◆ **Exercise aim**: Extract and reproduce verbatim the lines of the records from the line containing "phylum: Arthropoda" through the line containing "scientific name: Valgus canaliculatus", including both of those lines.

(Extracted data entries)
— begin —
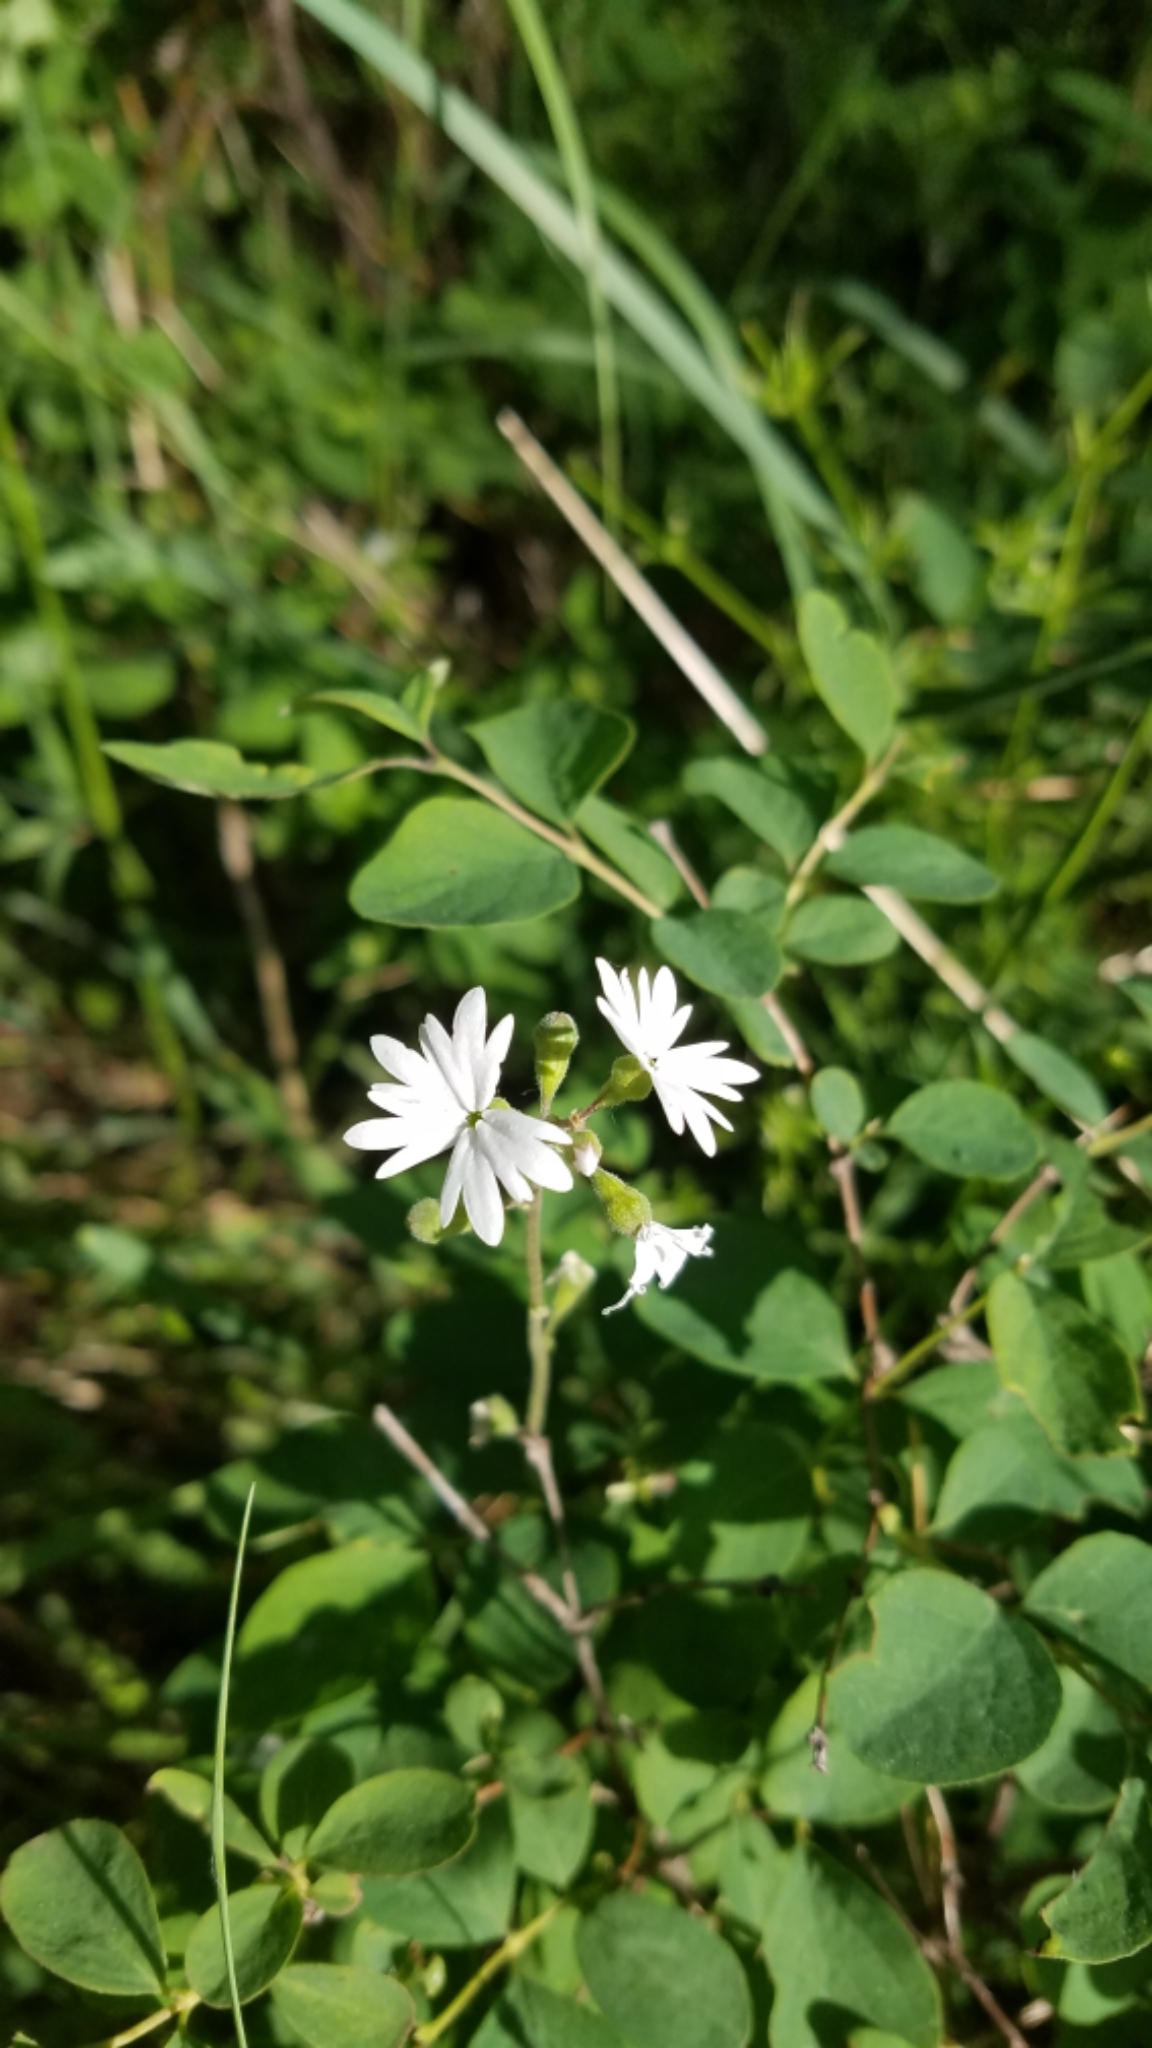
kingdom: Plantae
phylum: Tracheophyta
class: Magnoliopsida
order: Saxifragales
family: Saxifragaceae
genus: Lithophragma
— end —
— begin —
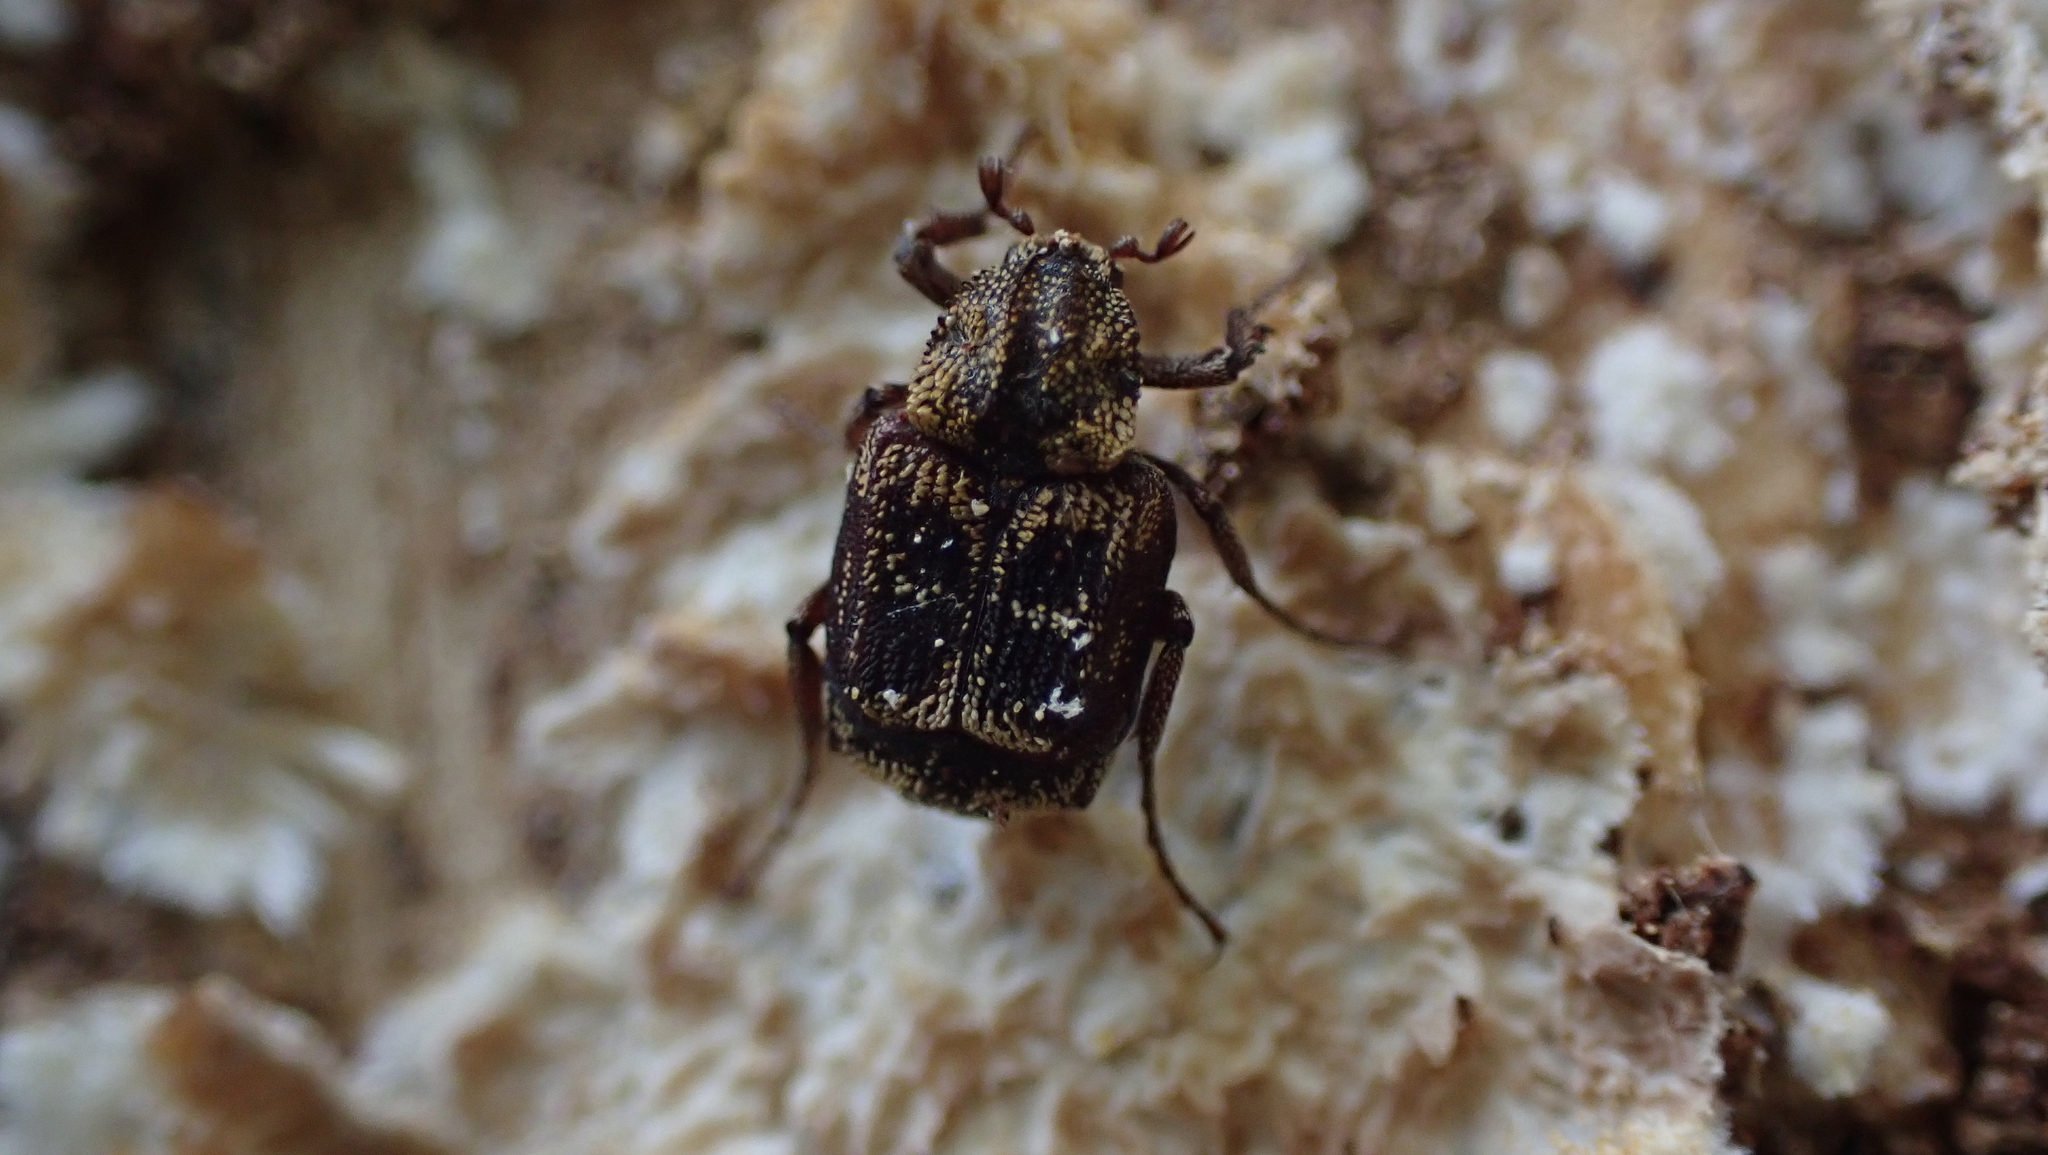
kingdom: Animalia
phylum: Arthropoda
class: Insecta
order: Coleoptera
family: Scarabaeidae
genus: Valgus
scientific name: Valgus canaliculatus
— end —
◆ **Exercise output**:
phylum: Arthropoda
class: Insecta
order: Coleoptera
family: Scarabaeidae
genus: Valgus
scientific name: Valgus canaliculatus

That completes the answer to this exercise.